### [Records shown]
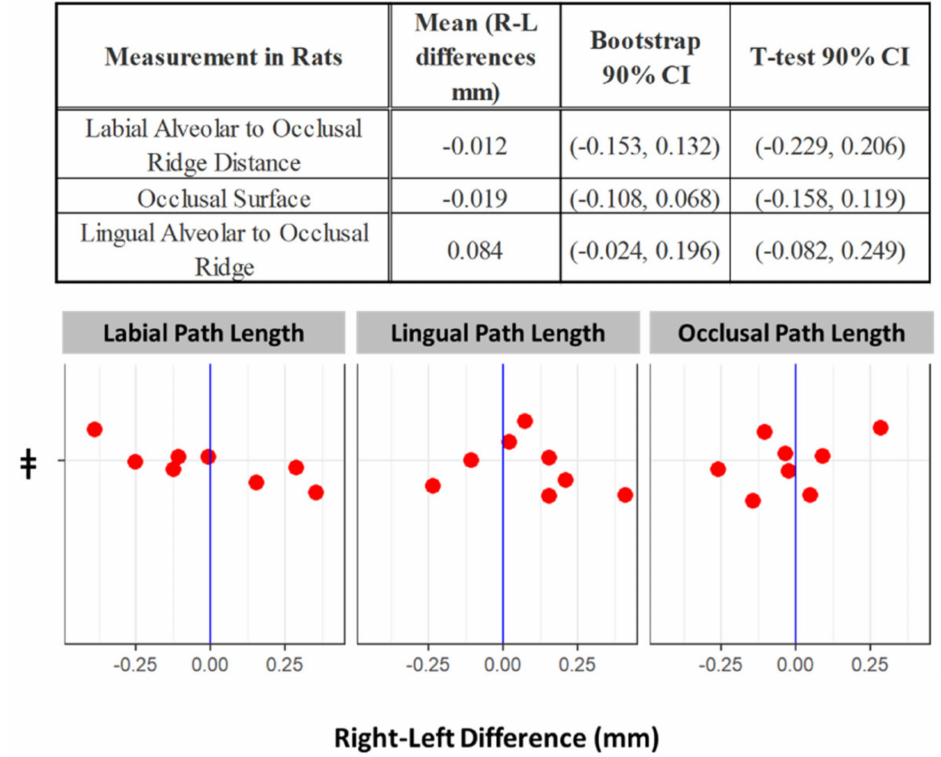
Figure 3. Difference between right and left rat incisors at baseline with 90% confidence intervals. The dots in the plot below describe the left-right differences of individual rats in the 3 different measures. } Note that the vertical positions of the data points within each measurement category allow for better visualization of data but carry no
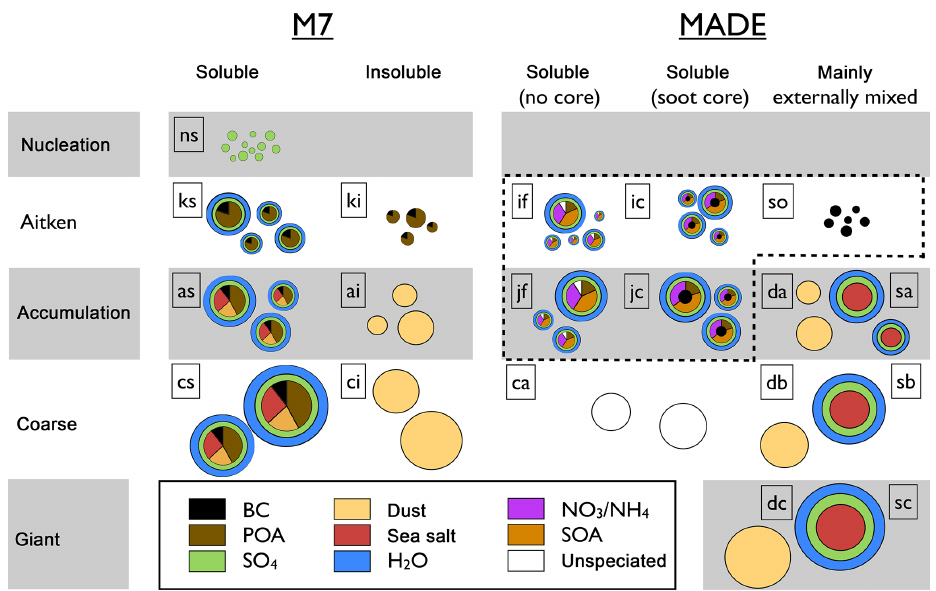
Figure 1. Comparison of chemical composition of aerosol modes for MADE and M7. The dashed line indicates modes that are considered for inter- and intra-modal coagulation in MADE. For M7, all modes participate in coagulation or intra-modal transfer by coagulation. The size and standard deviation of modes can be determined from Table 1 based on the two-letter abbreviations stated at the upper left of each mode (ns: M7 nucleation mode; ks: M7 solute-containing Aitken mode; ki: M7 insoluble Aitken mode; as: M7 solute-containing accumulation mode; ai: M7 insoluble accumulation mode; cs: M7 solute-containing coarse mode; ci: M7 insoluble coarse mode; if: MADE soluble Aitken mode without soot core; ic: MADE soluble Aitken mode with soot core; so: MADE pure soot mode; jf: MADE soluble accumulation mode without soot core; jc: MADE soluble accumulation mode with soot core; ca: MADE unspeciated anthropogenic coarse mode; da: MADE accumulation dust mode; db: MADE coarse dust mode; dc: MADE giant dust mode; sa: MADE accumulation sea salt mode; sb: MADE coarse sea salt mode; sc: MADE giant sea salt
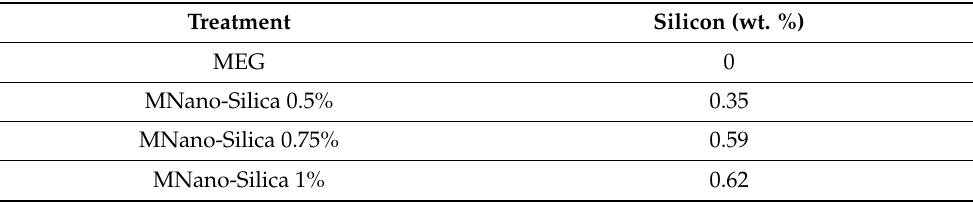
Figure 2. Morphology of wood ( a ) sengon MNano-Silica 0.75% and ( b ) sengon MNano-Silica 1%. Magnification 1000 × . Table 3. Chemical content of treated sengon wood.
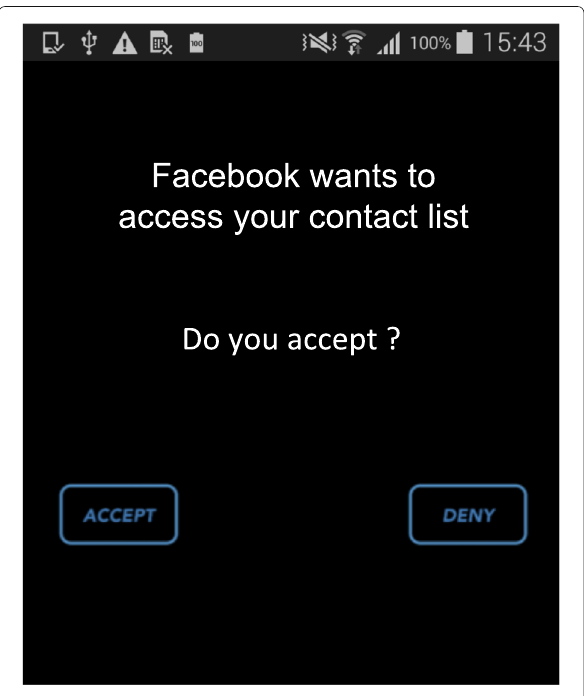
Fig. 6 Interactions of Kapuer during the learning phase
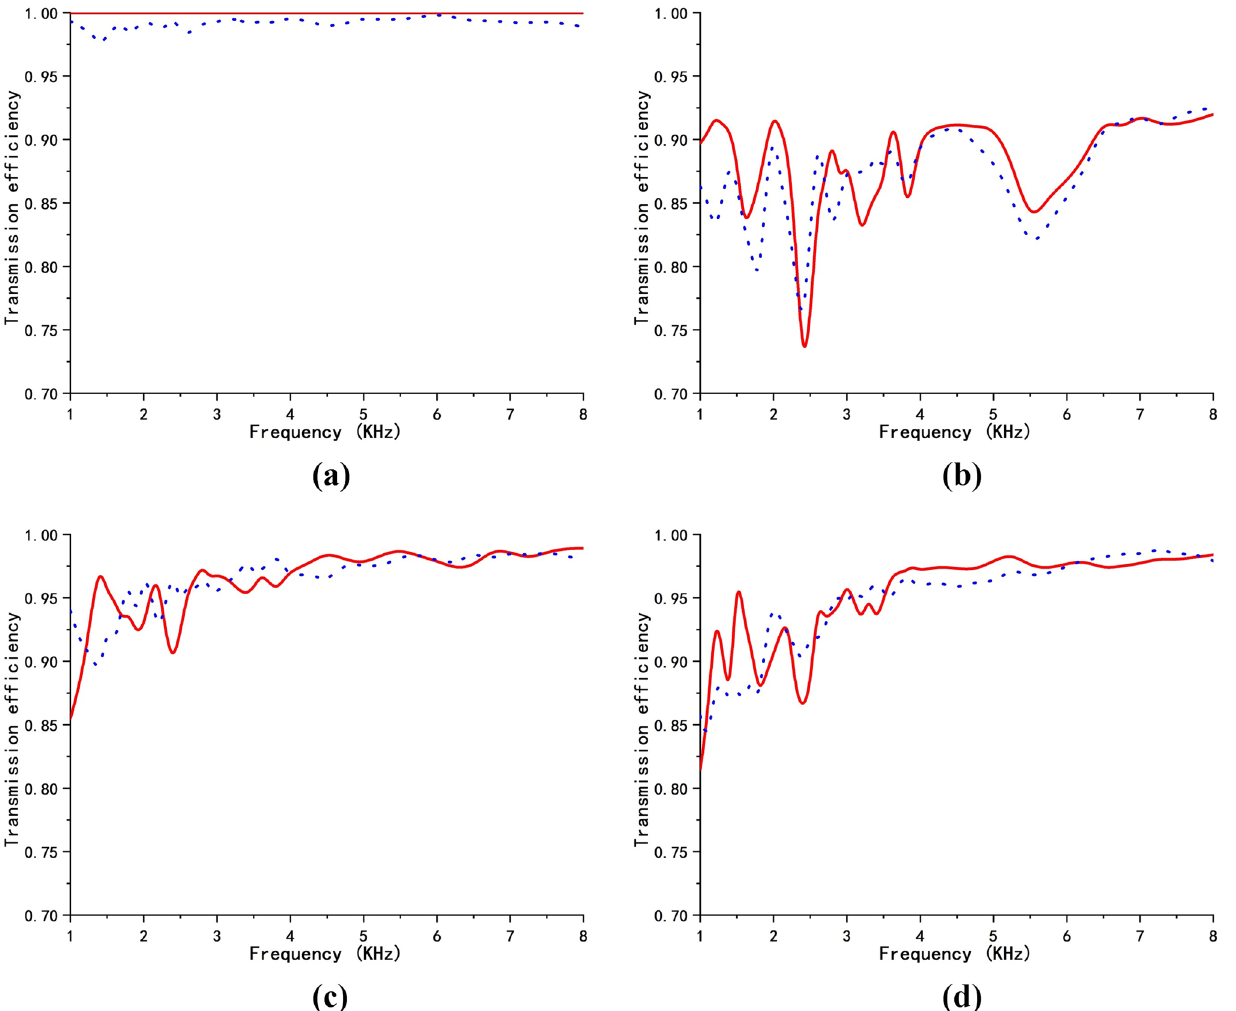
Figure 3. (color online) Transmission efficiency for the acoustic-wave cloak-design for the four cases. The solid red line and the dotted blue lines correspond to transmission efficiency in original space and physical space, respectively. ( a ) impedance function k k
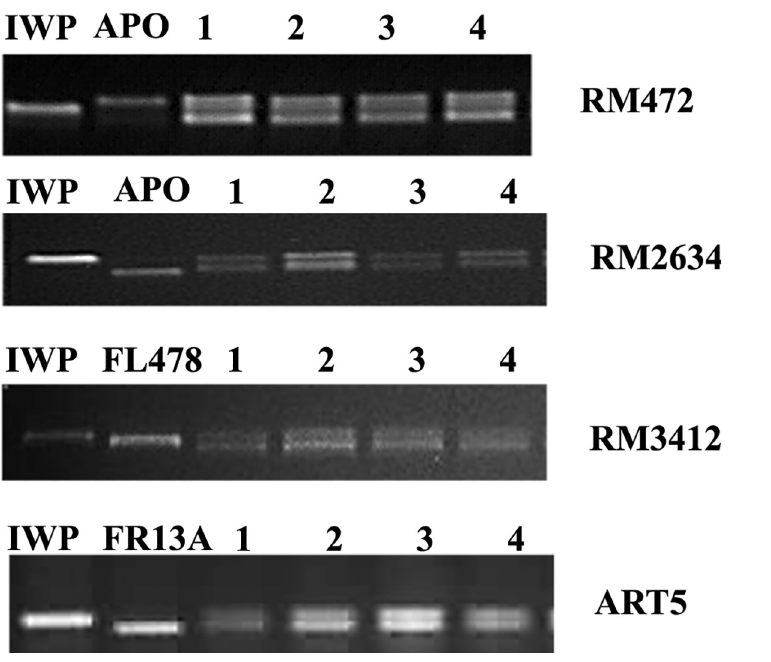
Fig 3. Foreground selection of BC 1 F 1 progenies using markers linked to target traits.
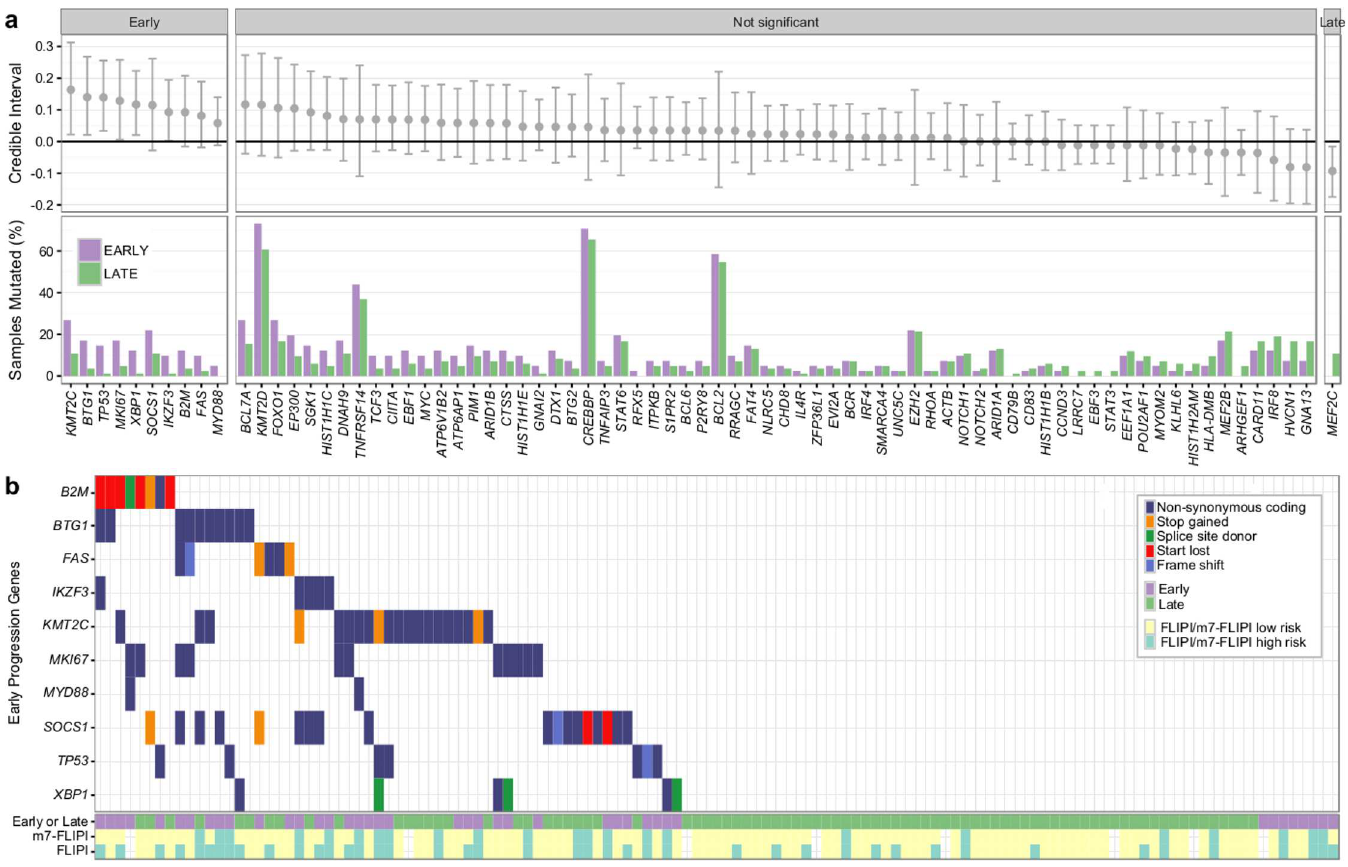
Fig 9. Results from targeted sequencing of 86 genes in 41 patients with early progression and 84 patients with late/never progression. (A) Credibleintervalsfrom Bayesianproportiontest (top). Genes are ranked by group difference and separatedbasedon whetherthe probabilityof a given gene to be more commonly mutated in patients with early progression is > 0.95 or not. The percentage of samples harboringmutations in given genes is given at the bottom. (B) Oncoplot of genes associated with early progression,annotated with FLIPI and m7-FLIPI risk groups. FLIPI, Follicular Lymphoma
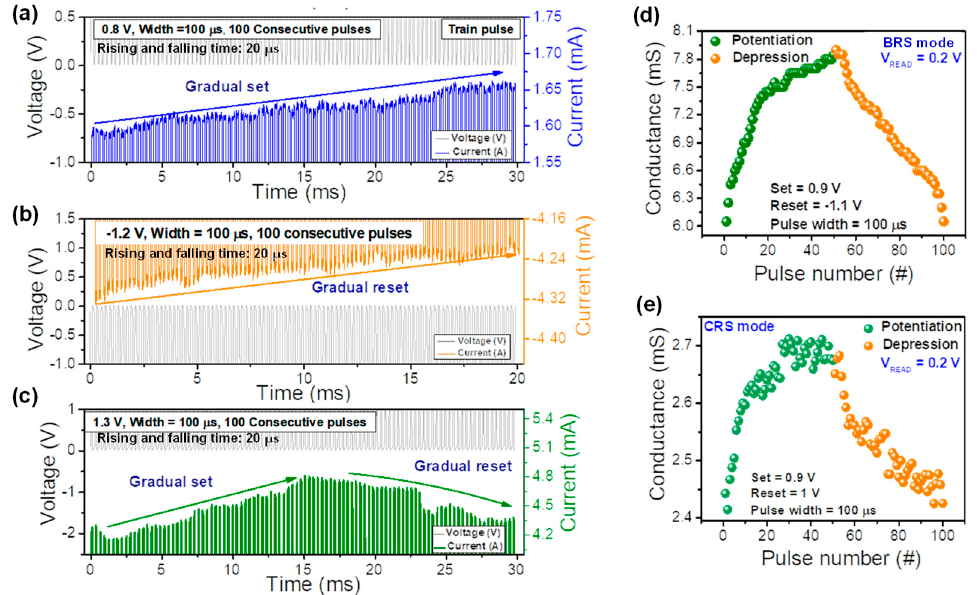
Figure 4. Synaptic plasticity of the Pt/ZnO/TiN device. Pulse train of ( a ) set and ( b ) reset for the BRS mode and ( c ) set and reset for the CRS mode; potentiation and depression of ( d ) the BRS mode and ( e ) the CRS mode.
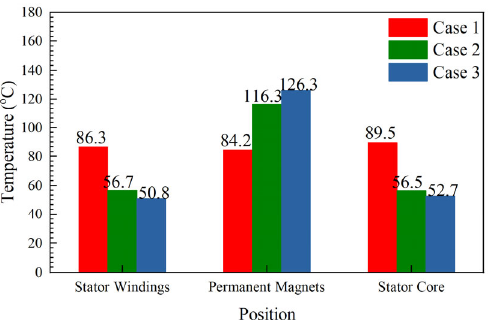
Figure 26. The temperature distribution under the three cases at rated speed: ( a ) Case 1; ( b ) Case 2; ( c ) Case 3.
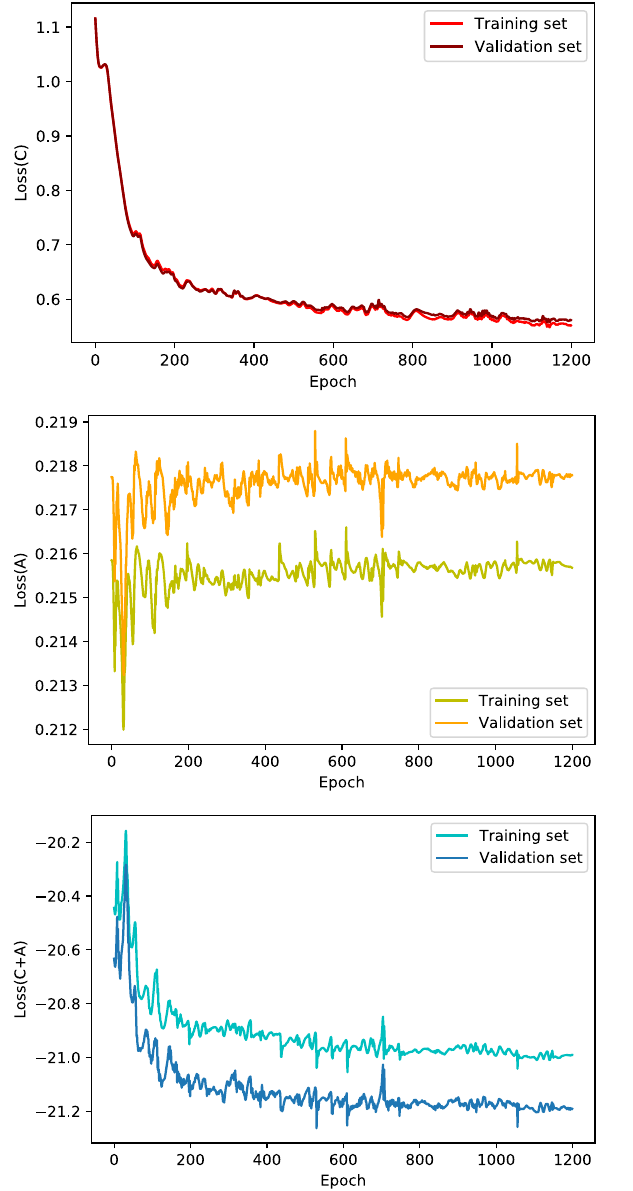
Fig. 2 Loss function of the classifier (top), adversary (middle) and combined loss function (bottom) of the ADNN trained in C1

### [Exercise instructions]
In the data above, find each line that uses the string "bottom". Copy it.

### [Output of the exercise]
Fig 9. Results from targeted sequencing of 86 genes in 41 patients with early progression and 84 patients with late/never progression. (A) Credibleintervalsfrom Bayesianproportiontest (top). Genes are ranked by group difference and separatedbasedon whetherthe probabilityof a given gene to be more commonly mutated in patients with early progression is > 0.95 or not. The percentage of samples harboringmutations in given genes is given at the bottom. (B) Oncoplot of genes associated with early progression,annotated with FLIPI and m7-FLIPI risk groups. FLIPI, Follicular Lymphoma
Fig. 2 Loss function of the classifier (top), adversary (middle) and combined loss function (bottom) of the ADNN trained in C1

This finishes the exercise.